One year ago today I went to the Endocrinologist for an appointment. During that appointment he prescribed medicine for a thyroid condition, vitamin D supplement and asked me a simple question that changed my life. That question?
"Do you want to become diabetic?"
I responded with the answer that I'm sure most of his patients gave him, "No". I mean really who wants to go through life (and normally a shorter one at that) with a disease that for MOST people is preventable by making a few (or sometimes a lot) of changes to ensure weightloss and healthier living? I sure didn't. I have a small child to care for, a young adult son to watch mature and grow into a man of character, and a husband to continue loving. Although I joke around that I am old, I am not really that old.
That one question scared me into changing nearly everything about my life. That one question scared me so much so that I walked out of that doctors office and decided then and there that I WOULD lose weight and begin a healthier lifestyle.
The next thing I did was drove to the nearest convenience store and bought myself my LAST COKE for the next 6 weeks. Yes, coke was my biggest vice in NOT losing weight and I KNEW it! As I drank that coke and drove home I talked to God and told him that if he helped me lose weight I would start taking care of the body HE gave me. I WOULD exercise and I WOULD eat healthier and I WOULD stop consuming literally HUNDREDS and some days even a THOUSAND extra calories a day of empty bad calories.
I wanted to live life and live it to the fullest. In order to do that I knew what to do. Eat fewer calories, exercise CONSISTENTLY (not just whenever the mood hit me) and to make sure the calories I was consuming were HEALTHY, GOOD ones.
Starting March 25, 2009, when I walked into the doctor's office weighing in at 226.8 pounds (and sadly that wasn't my highest known weight) I determined that from that point forward I would ONLY go down in weight on the scales. I have kept that agreement and I started exercising and losing weight.

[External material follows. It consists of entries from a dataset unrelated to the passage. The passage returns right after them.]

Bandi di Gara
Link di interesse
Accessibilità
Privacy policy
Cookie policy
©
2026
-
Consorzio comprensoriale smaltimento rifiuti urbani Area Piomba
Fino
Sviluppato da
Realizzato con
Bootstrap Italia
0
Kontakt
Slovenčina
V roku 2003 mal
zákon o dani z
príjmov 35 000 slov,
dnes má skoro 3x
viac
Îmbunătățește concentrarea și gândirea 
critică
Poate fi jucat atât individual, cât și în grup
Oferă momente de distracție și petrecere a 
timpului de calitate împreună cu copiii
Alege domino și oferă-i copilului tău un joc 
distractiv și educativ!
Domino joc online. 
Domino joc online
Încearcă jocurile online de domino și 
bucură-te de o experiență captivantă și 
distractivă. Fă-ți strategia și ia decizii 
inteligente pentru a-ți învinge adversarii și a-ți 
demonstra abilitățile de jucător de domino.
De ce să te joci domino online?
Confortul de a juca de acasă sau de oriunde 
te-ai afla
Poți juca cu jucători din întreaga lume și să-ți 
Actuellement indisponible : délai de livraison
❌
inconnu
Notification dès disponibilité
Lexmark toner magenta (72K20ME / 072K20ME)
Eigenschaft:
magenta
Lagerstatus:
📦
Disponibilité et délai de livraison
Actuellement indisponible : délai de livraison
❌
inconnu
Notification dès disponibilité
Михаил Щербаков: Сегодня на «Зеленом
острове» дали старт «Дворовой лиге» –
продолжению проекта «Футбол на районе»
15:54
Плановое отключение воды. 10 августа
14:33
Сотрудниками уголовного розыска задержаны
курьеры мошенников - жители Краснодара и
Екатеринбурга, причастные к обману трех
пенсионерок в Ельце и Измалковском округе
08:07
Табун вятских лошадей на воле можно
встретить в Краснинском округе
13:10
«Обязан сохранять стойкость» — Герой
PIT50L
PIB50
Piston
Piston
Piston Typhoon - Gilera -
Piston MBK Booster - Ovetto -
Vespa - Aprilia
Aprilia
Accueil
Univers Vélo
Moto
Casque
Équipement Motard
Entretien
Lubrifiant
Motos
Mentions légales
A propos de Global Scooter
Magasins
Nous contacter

As of this afternoon, when I woke up I have lost exactly 37 pounds. I weighed 189.8 this afternoon and although it isn't what I hoped to have lost by this time I am pleased that I AM LOSING and not gaining. I am so much healthier now than I was 1 year ago. I am consistently exercising (when I feel like it, right now). I can lift more than most people would think I could and I am working a physically demanding job that one year ago there is NO WAY I would have been able to do. I have lost 2 full pant sizes...I was approaching needing a size 20 and I am now able to wear a size 14 without feeling squished!!
I feel so much better...and my doctor is pleased with my progress. He keeps asking how I am doing it. I keep telling him, "Willpower, motivation from my Sisters, and FEAR of dying before old age!" I truly believe this to be true, too. I have come so far, and although I still have a long way to go I KNOW without a shadow of a doubt I CAN DO IT!! I eat (mostly) healthy foods, I drink coke only on occasions when I determine to, and I am physically active. I am progressively getting closer to my goal of a healthy BMI and living a healthy lifestyle.